◆ **Exercise**:
Please state how many lines of the records below contain the word "buttons". Give the number and nothing else.

◆ **Supplied data**:
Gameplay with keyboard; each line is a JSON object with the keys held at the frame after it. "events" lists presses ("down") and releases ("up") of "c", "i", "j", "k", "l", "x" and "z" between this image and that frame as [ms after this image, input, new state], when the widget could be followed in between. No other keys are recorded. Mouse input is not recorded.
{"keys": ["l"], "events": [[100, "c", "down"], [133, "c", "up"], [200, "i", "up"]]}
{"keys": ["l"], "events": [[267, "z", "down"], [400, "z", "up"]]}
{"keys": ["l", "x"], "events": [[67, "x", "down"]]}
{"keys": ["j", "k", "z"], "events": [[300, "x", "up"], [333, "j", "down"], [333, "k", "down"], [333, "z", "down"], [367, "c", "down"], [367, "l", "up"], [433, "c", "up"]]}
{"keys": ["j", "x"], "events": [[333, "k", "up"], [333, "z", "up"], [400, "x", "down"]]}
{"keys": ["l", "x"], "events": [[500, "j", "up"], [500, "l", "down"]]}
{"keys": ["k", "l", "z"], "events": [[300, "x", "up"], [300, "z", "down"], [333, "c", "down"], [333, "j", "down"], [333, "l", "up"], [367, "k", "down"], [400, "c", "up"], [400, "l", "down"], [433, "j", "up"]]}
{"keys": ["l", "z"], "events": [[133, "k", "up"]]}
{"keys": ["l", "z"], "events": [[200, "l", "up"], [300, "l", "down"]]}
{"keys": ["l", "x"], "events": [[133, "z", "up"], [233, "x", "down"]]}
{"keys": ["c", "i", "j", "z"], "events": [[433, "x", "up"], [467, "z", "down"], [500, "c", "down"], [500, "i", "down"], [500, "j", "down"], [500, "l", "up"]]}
--
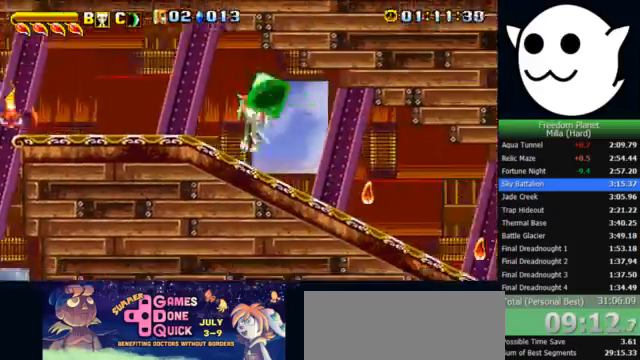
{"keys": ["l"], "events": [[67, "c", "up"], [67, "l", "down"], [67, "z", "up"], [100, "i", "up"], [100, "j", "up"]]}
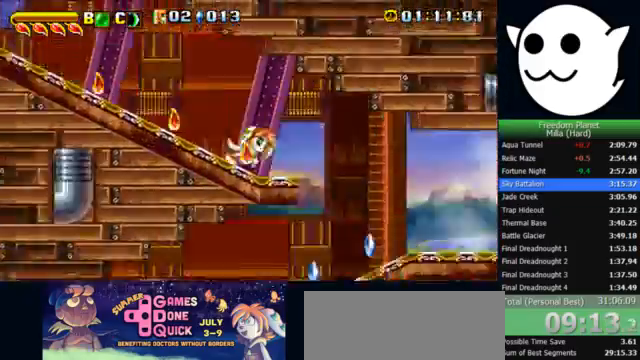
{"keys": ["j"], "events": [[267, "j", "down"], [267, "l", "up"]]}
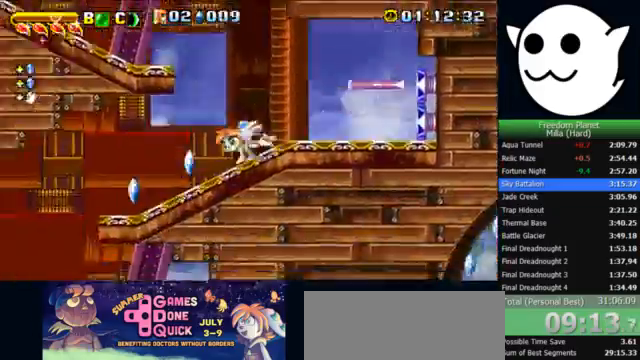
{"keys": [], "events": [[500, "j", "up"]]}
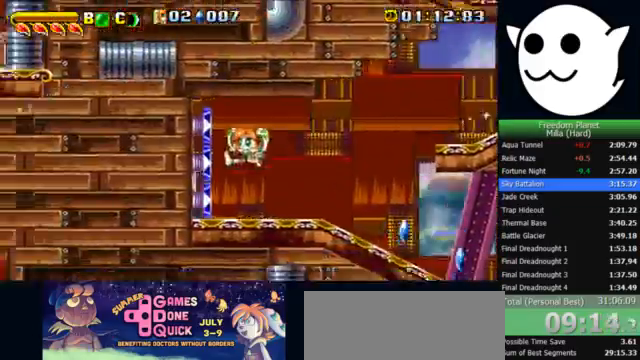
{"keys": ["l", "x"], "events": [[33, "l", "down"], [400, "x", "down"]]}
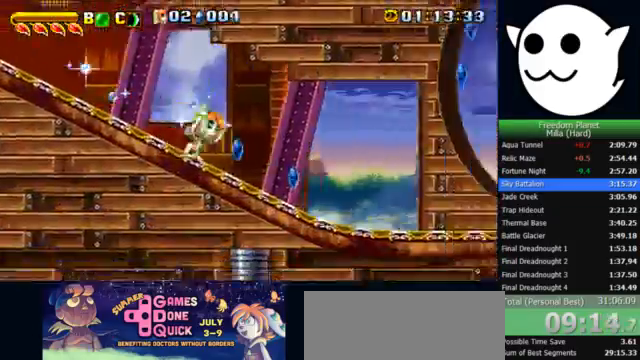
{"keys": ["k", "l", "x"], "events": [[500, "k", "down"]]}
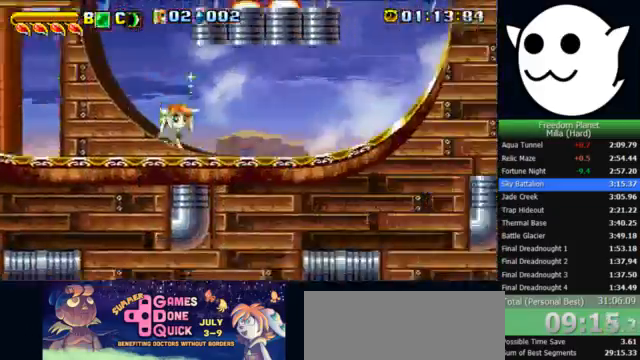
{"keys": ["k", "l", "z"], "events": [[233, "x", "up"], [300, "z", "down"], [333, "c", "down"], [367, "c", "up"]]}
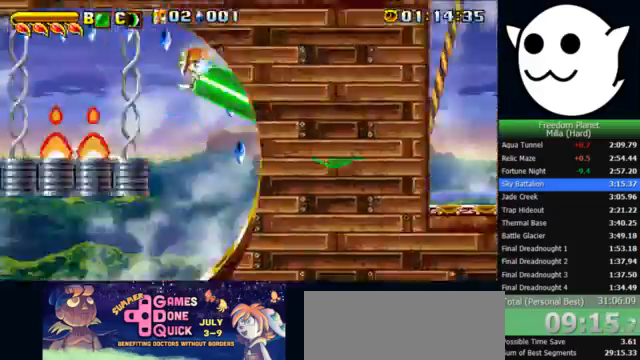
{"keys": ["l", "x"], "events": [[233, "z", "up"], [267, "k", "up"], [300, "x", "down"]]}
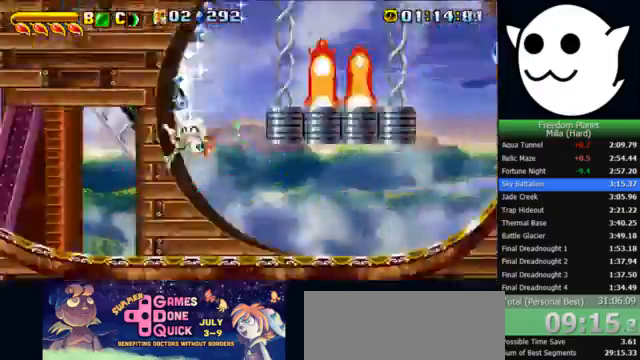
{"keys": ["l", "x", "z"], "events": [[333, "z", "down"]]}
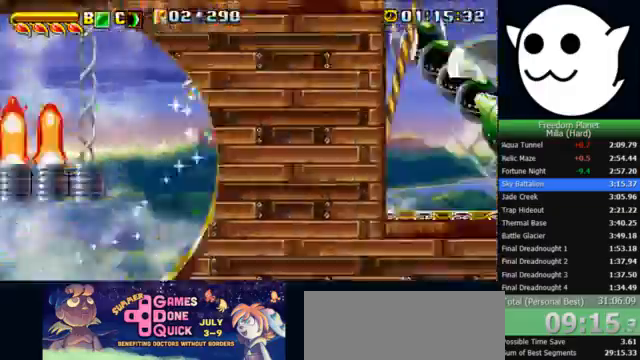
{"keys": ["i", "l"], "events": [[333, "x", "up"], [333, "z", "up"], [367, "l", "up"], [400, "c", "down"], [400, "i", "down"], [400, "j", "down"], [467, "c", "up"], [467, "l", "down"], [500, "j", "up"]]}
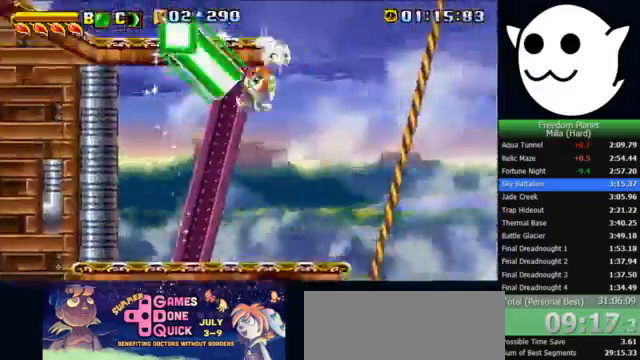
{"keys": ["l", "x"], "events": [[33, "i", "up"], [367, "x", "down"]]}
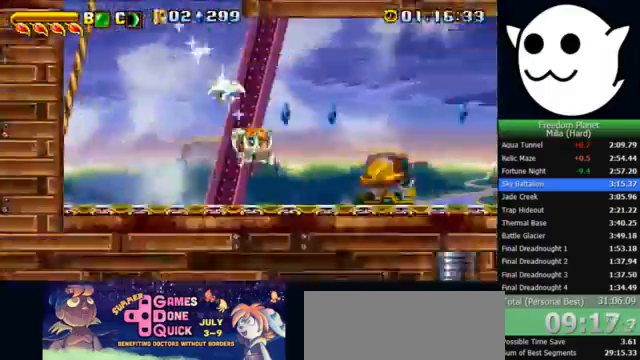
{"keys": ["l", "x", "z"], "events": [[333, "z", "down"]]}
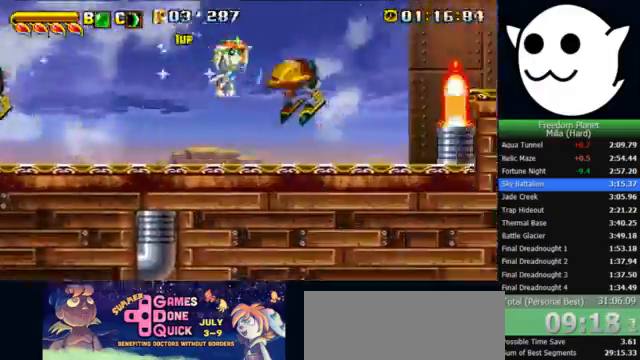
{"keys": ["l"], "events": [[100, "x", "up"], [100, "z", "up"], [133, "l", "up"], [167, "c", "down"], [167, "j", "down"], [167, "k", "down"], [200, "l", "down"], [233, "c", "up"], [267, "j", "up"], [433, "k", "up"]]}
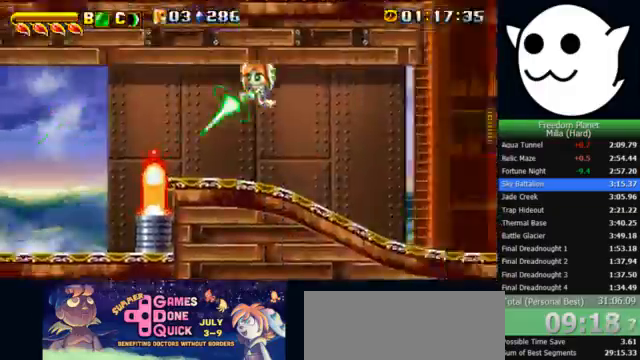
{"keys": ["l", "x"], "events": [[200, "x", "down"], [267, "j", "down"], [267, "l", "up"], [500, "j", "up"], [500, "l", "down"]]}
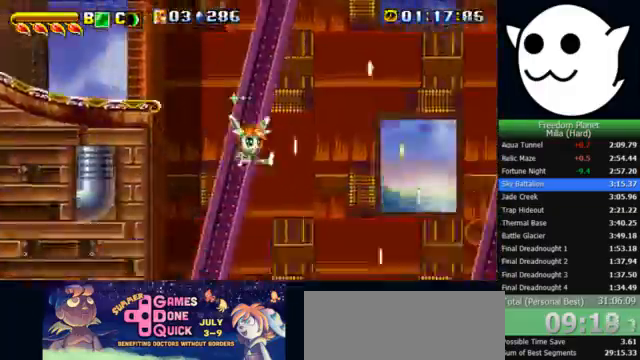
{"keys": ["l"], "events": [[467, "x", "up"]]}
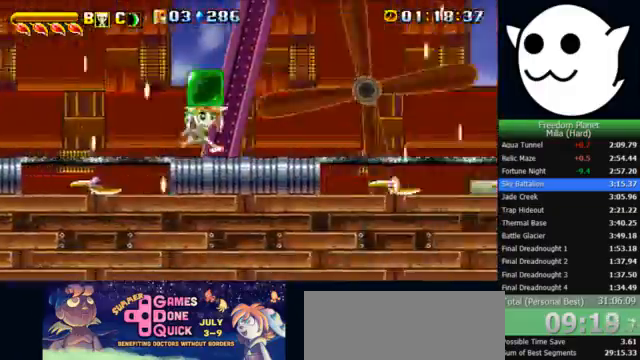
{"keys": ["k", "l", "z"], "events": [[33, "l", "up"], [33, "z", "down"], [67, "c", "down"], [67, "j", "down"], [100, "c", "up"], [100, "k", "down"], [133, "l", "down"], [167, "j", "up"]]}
---
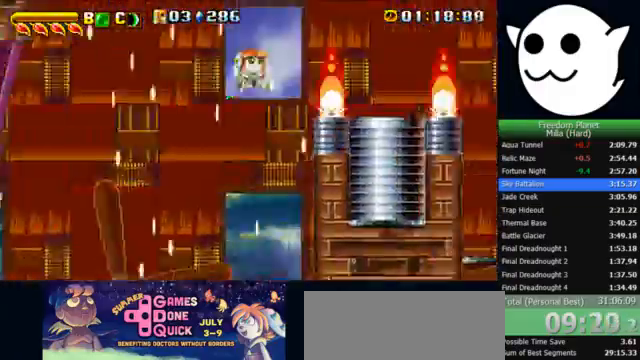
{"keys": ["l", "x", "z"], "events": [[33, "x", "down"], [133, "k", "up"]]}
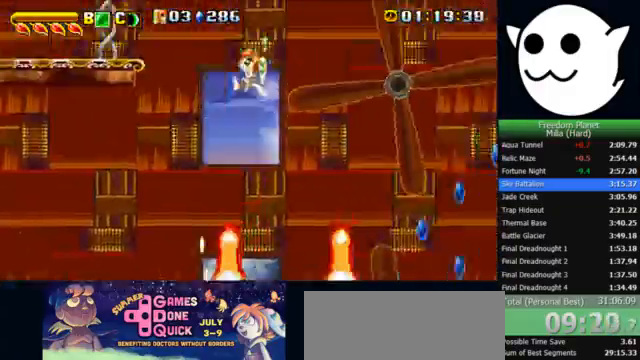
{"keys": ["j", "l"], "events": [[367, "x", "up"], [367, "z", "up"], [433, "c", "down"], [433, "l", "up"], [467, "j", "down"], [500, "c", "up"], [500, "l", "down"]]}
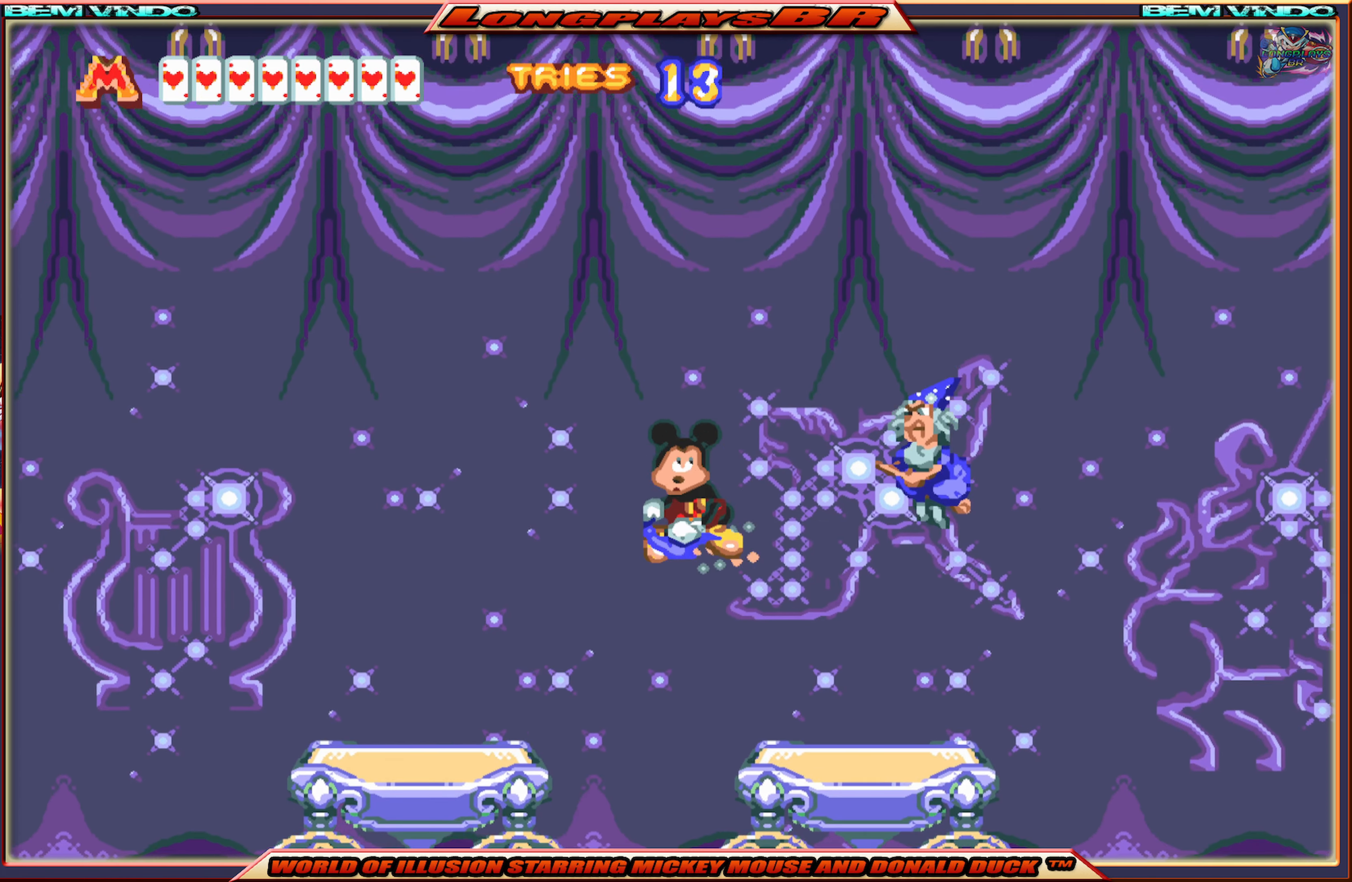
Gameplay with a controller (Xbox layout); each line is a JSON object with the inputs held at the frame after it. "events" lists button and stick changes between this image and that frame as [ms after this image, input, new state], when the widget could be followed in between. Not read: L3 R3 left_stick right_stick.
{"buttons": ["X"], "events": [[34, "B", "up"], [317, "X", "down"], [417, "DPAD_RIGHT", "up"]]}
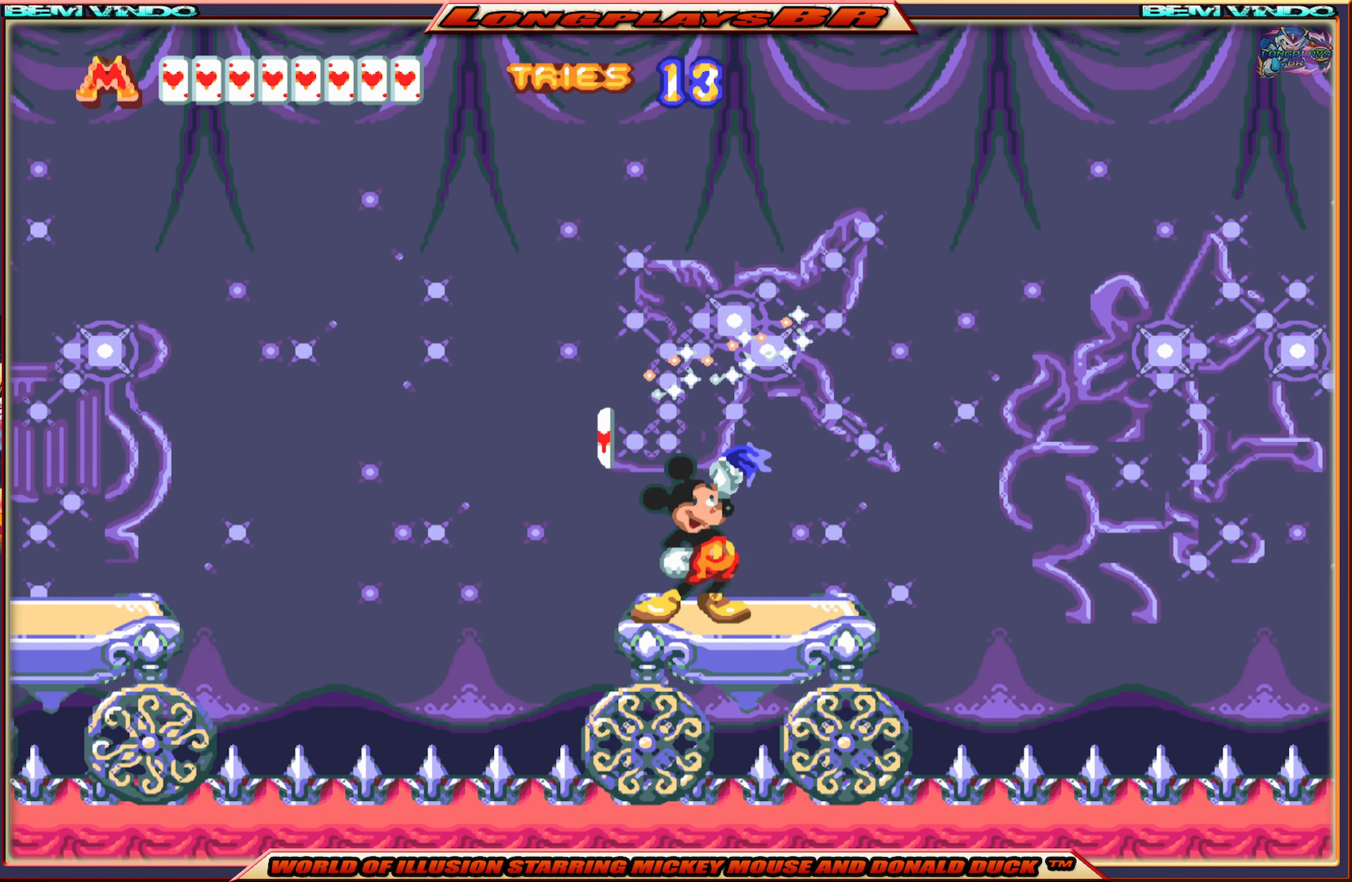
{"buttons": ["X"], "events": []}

◆ **Solution below**:
2